YOUR TASK: From the entries below, copy every line that has the word "هفته".

DATA EXTRACT:

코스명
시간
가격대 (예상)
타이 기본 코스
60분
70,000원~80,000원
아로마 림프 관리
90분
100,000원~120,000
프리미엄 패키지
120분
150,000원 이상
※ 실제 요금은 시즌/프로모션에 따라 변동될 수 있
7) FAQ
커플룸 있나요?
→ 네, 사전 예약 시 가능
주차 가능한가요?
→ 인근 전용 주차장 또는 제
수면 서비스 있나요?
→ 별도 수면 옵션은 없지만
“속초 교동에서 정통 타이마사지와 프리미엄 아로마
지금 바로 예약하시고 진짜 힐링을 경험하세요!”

* * *

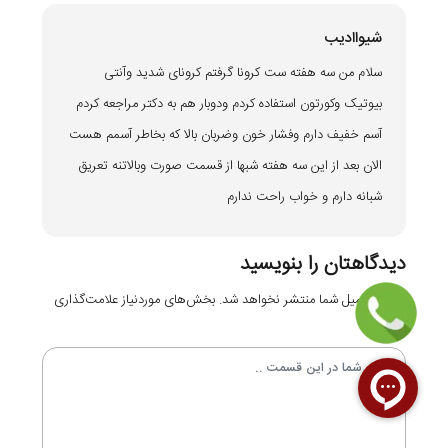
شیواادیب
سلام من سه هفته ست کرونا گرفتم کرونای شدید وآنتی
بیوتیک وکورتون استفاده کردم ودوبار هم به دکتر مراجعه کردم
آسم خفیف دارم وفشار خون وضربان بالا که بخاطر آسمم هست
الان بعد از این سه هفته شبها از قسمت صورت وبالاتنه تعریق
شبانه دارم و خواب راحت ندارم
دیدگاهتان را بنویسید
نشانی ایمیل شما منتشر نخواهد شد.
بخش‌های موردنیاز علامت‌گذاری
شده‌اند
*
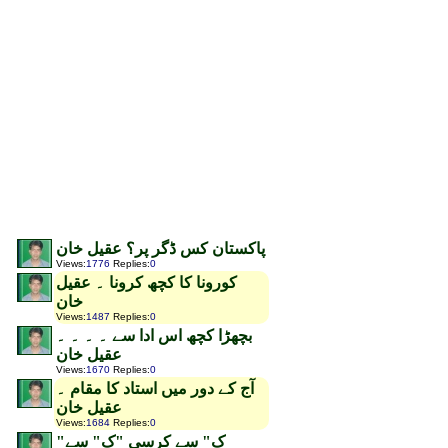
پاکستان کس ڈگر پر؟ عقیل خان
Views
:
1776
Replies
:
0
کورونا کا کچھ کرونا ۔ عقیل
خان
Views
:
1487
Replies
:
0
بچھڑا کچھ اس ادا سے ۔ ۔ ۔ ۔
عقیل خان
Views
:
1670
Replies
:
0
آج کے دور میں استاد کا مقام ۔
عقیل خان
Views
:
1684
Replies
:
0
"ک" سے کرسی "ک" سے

==

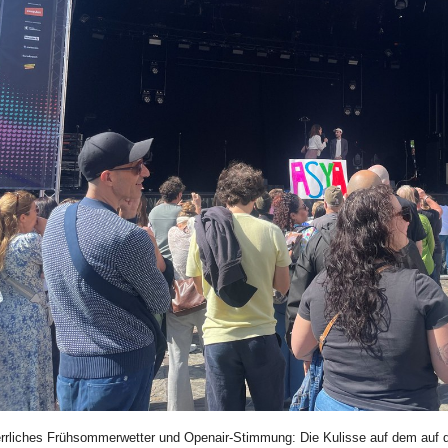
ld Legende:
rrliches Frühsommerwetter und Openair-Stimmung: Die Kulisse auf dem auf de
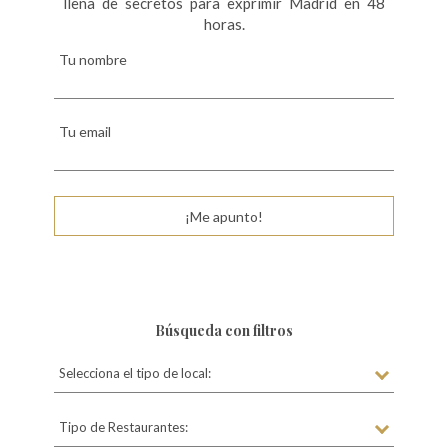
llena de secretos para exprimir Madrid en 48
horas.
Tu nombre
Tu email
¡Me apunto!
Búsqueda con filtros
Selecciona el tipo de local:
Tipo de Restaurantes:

EXERCISE SOLUTION:
سلام من سه هفته ست کرونا گرفتم کرونای شدید وآنتی
الان بعد از این سه هفته شبها از قسمت صورت وبالاتنه تعریق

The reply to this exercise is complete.